Prerequisites: SOC-WK 5534.

SOC-WK 5566 Family and Community Violence Credits: 3

This course examines the sources and forms of community and family violence and its impact on individuals, families and communities. Prevention and intervention models will be studied and developed.

Prerequisites: SOC-WK 5511 or SOC-WK 5538.

SOC-WK 5567 Collaborative Family-Centered Practice Credits: 3

This course presents the emergence, activities, and elements of collaborative family-centered practice. Multi-systemic Therapy and Wraparound are critically examined along with their implementation supports and challenges. Research supporting each model and its theory of change are closely examined.

SOC-WK 5568 School Social Work Practice Credits: 3

This course examines the knowledge and skills required for the roles and functions of school social work in K-12 settings. Students will apply various theories and evidence based practices to school social work, while developing an understanding of how to address the needs of students and their families within the context of school.

SOC-WK 5569 Core Concepts of Child and Adolescent Trauma Credits: 3

This course prepares students for trauma-informed, evidence-based practice. Based on core concepts, the course uses a problem-based learning approach through the use of in-depth case studies.

Prerequisites: SOC-WK 5511 or SOC-WK 5538.

SOC-WK 5575 Advanced Generalist Community Practice Credits: 3

This course covers community social work practice, addressing values, knowledge, and skills essential for community social change. Models of community practice are addressed to facilitate the development of skills in social planning, community development, and community collaboration strategies.
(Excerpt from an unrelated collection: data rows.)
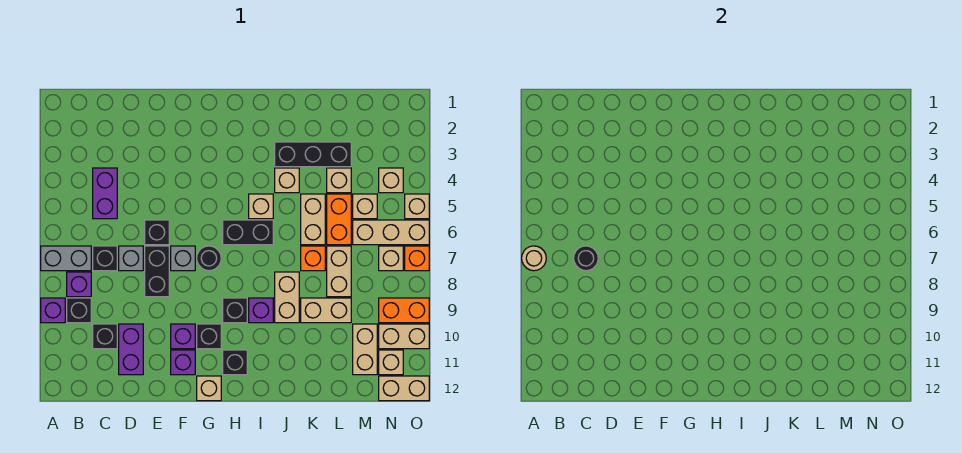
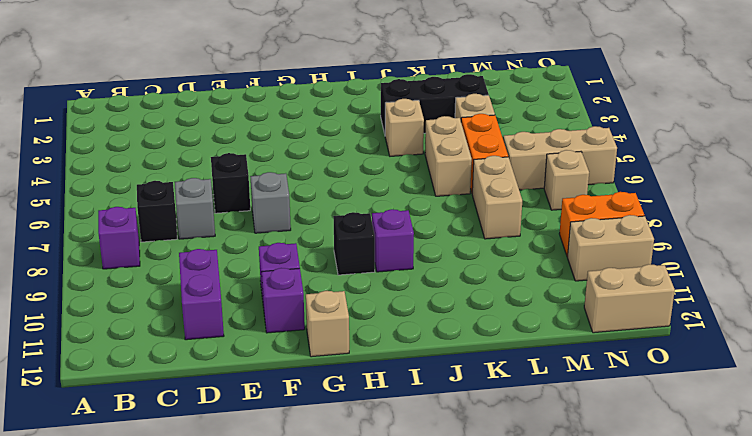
none -> grey brick A7:B7 level 1
none -> purple brick A9 level 1
none -> black brick B9 level 1
none -> purple brick C4:C5 level 1

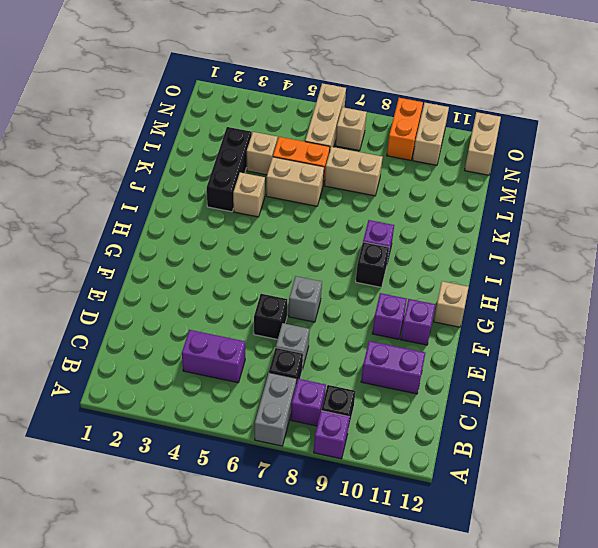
none -> black brick C10 level 1
none -> black brick E7:E8 level 1
none -> black round brick G7 level 1
none -> black brick G10 level 1

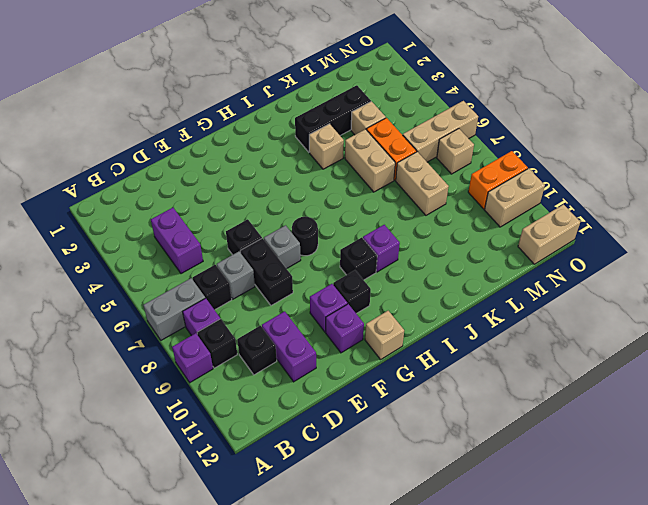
none -> black brick H6:I6 level 1
none -> black brick H11 level 1
none -> tan brick I5 level 1
none -> tan brick J8:J9 level 1

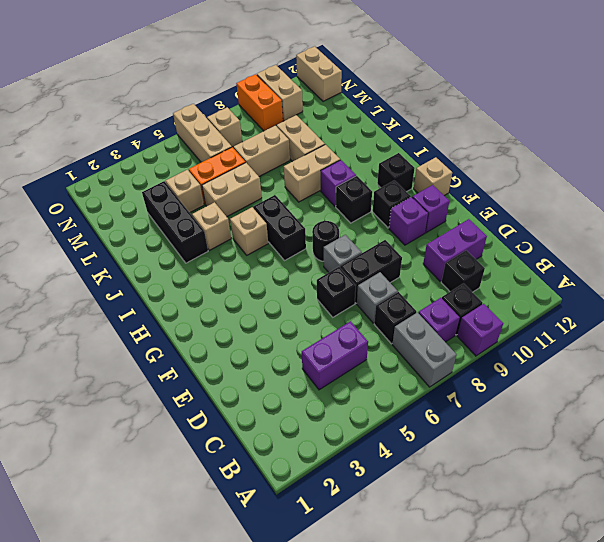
none -> orange brick K7 level 1
none -> tan brick M5 level 1
none -> tan brick M10:M11 level 1
none -> tan brick N4 level 1

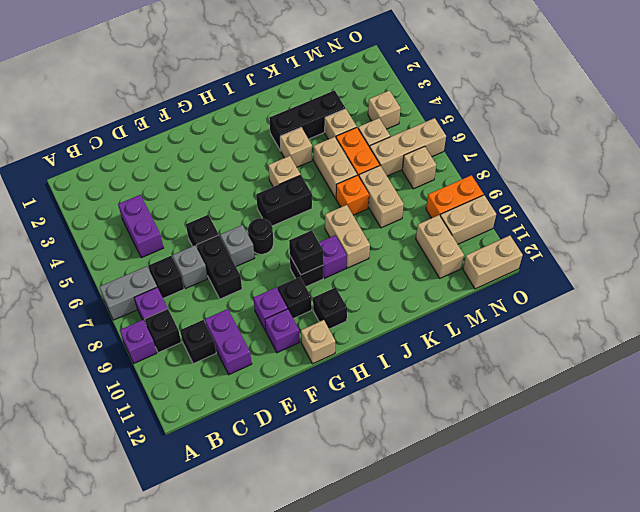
black brick H9 level 2 -> none
none -> tan brick K9:L9 level 1
none -> tan brick N11 level 1
none -> tan brick O5 level 1
none -> orange brick O7 level 1

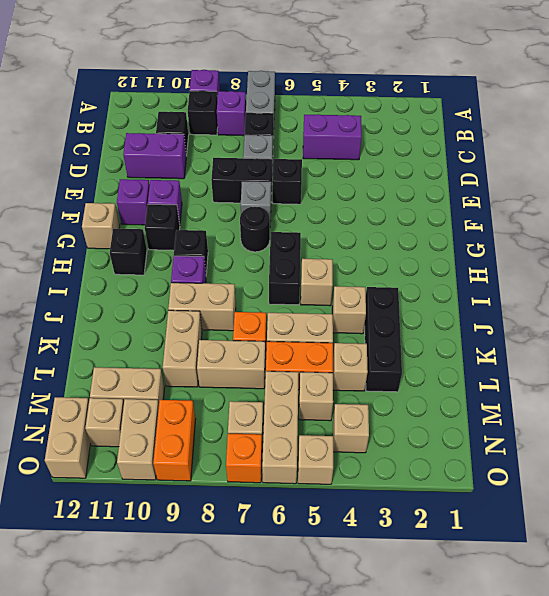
none -> tan round brick A7 level 2
none -> black round brick C7 level 2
SOC-WK 5577 Sexuality in the Helping Professions Credits: 3

This course is a survey of issues related to integrating human sexuality across a lifespan in the practice of social services. Using a biopsychosocial perspective, emphasis will be placed on historical, political, social, cultural, familial, and individual differences in sexual and reproductive attitudes, values, and behaviors.
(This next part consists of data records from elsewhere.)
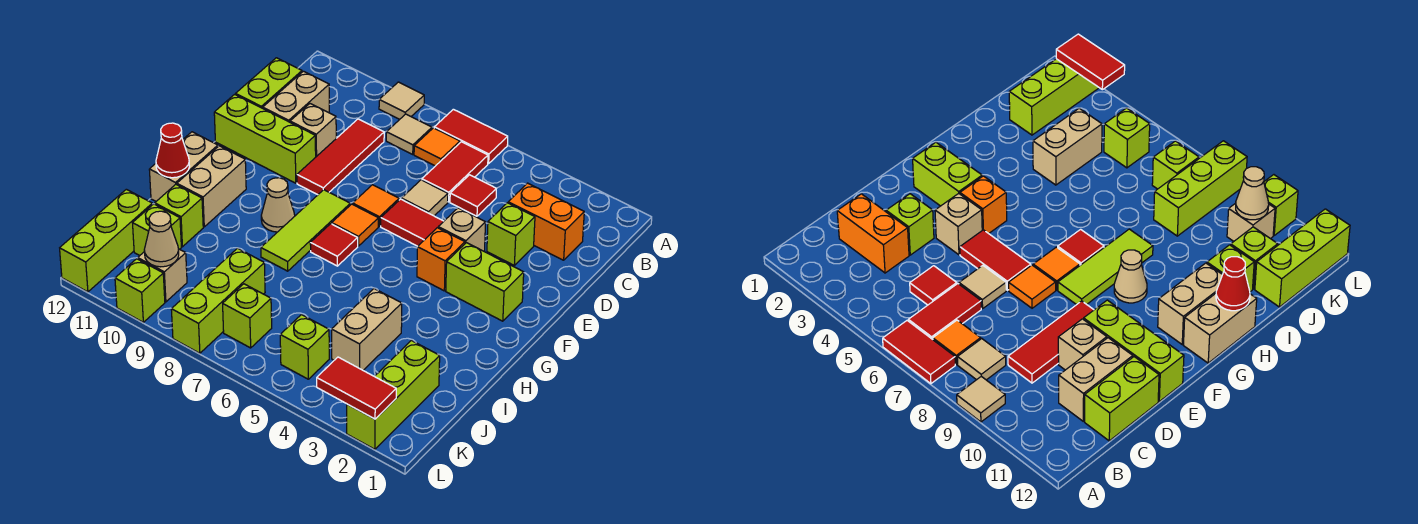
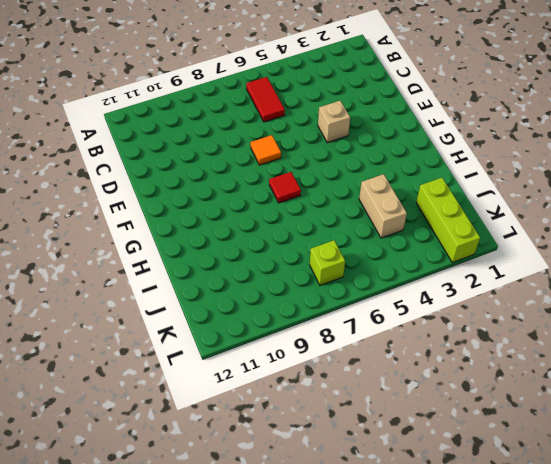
none -> red tile A6:A7 level 1
none -> tan tile A9 level 1
none -> orange tile B7 level 1
none -> tan tile B8 level 1

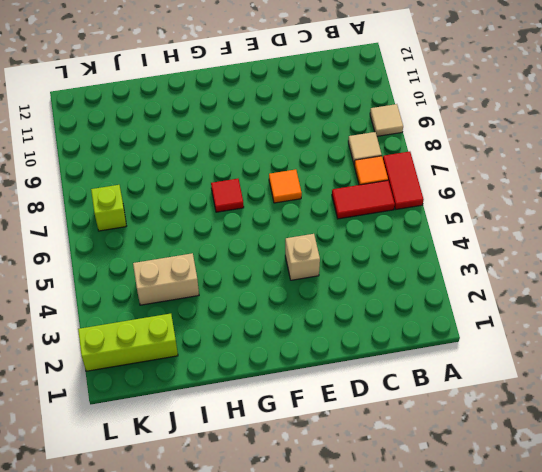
none -> orange brick C2:C3 level 1
none -> red tile C5 level 1
none -> red tile C9:E9 level 1
none -> tan brick C11:D11 level 1

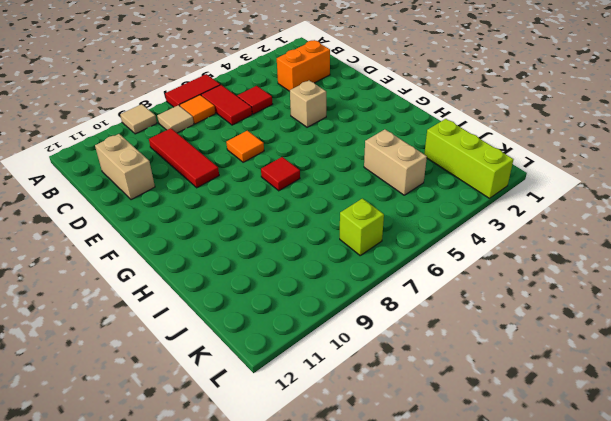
none -> lime brick C12:D12 level 1
none -> lime brick D3 level 1
none -> tan tile D6 level 1
none -> tan brick D10 level 1

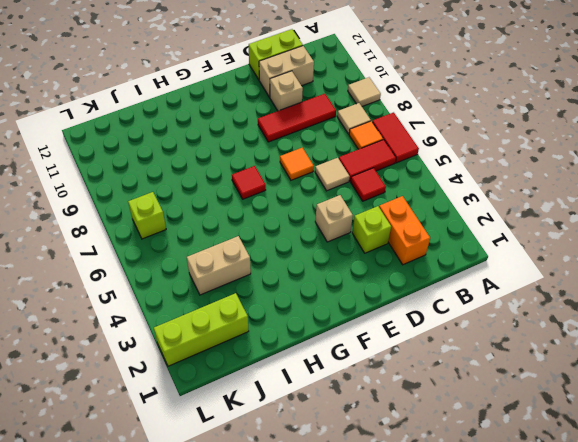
none -> red tile E5:E6 level 1
none -> lime brick E10:E12 level 1
none -> lime brick F2:F3 level 1
none -> orange brick F4 level 1

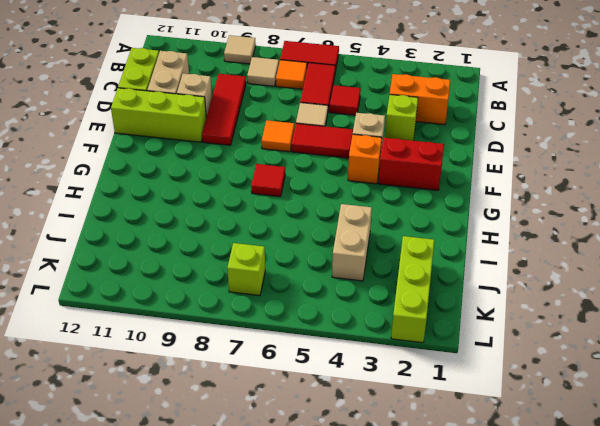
red brick F2:F3 level 1 -> lime brick F2:F3 level 1
none -> orange tile F7 level 1
none -> lime tile F8:H8 level 1
none -> tan cone G9 level 1
none -> tan brick G11:H11 level 1

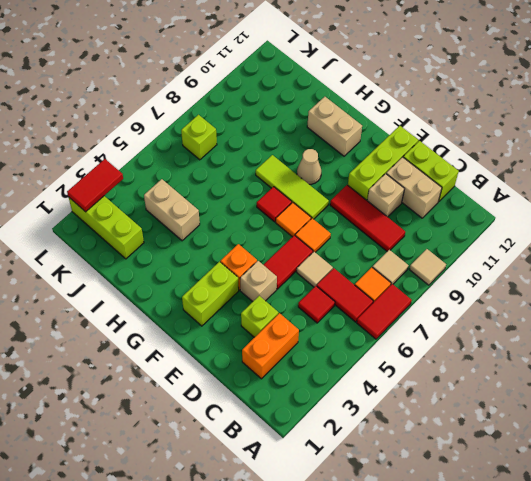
none -> tan brick G12:H12 level 1
none -> lime brick I11 level 1
none -> lime brick J8:L8 level 1
none -> lime brick J11 level 1

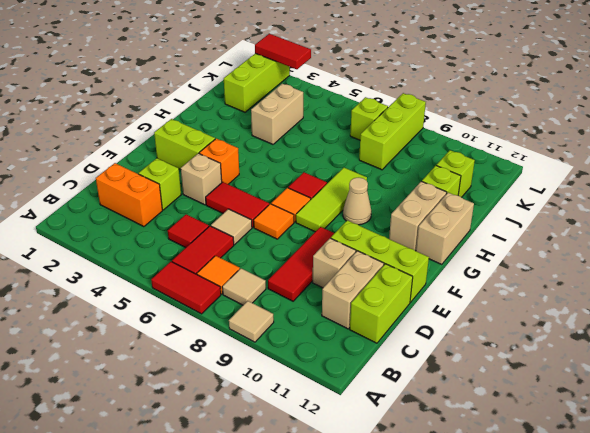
none -> lime brick J12:L12 level 1
none -> lime brick K5 level 1
none -> tan brick K10 level 1
none -> lime brick L10 level 1

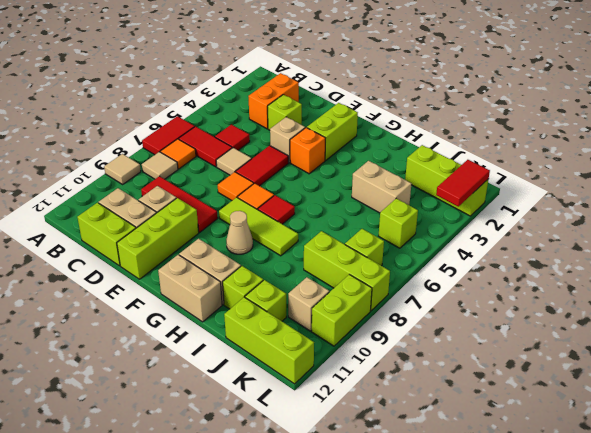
lime brick L9:L10 level 1 -> lime brick L10 level 1
none -> red cone H12 level 2
none -> tan cone K10 level 2

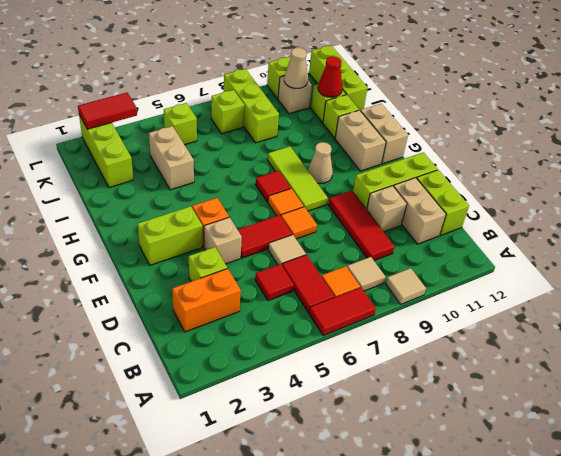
red cone J11 level 2 -> red cone H12 level 2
SOC-WK 5578 Capstone I Credits: 3

This course is the first half of a yearlong cohort-style course that provides concentration level MSW students the opportunity to critically and creatively present their field of interest in Social Work. The Capstone Course will integrate and apply all knowledge and skills learned previously in classroom, and will culminate in the student preparing for and presenting in the annual UMKC School of Social Work Conference held during the spring semester.

Prerequisites: SOC-WK 5512 (or co-requisite), SOC-WK 5540 (or co-requisite).

SOC-WK 5579 Capstone II Credits: 3

This course is the second half of a yearlong cohort-style course that provides concentration level MSW students the opportunity to critically and creatively present their field of interest in Social Work. The Capstone Course will integrate and apply all knowledge and skills learned previously in classroom, and will culminate in the student preparing for and presenting in the annual UMKC School of Social Work Conference held during the spring semester.

Prerequisites: SOC-WK 5513 (or co-requisite).

SOC-WK 5580 Special Topics In Social Work Credits: 1-3

These seminars are designed to examine relevant and innovative areas emerging in social work practice which are not available in the regular course offerings. Topics, instructors, and prerequisites are listed in the semester bulletin.

Prerequisites: Completion of foundation year.

SOC-WK 5590 Readings And Investigations In Social Work Credits: 1-3

Under the direction of a faculty member, individual students may pursue an in-depth area of study in generalist social work practice, including a research project of the student's choice.

SOC-WK 5899 Required Graduate Enrollment Credit: 1

One Hour Course required to remain continuously enrolled while the student finishes requirements for the Social Work degree.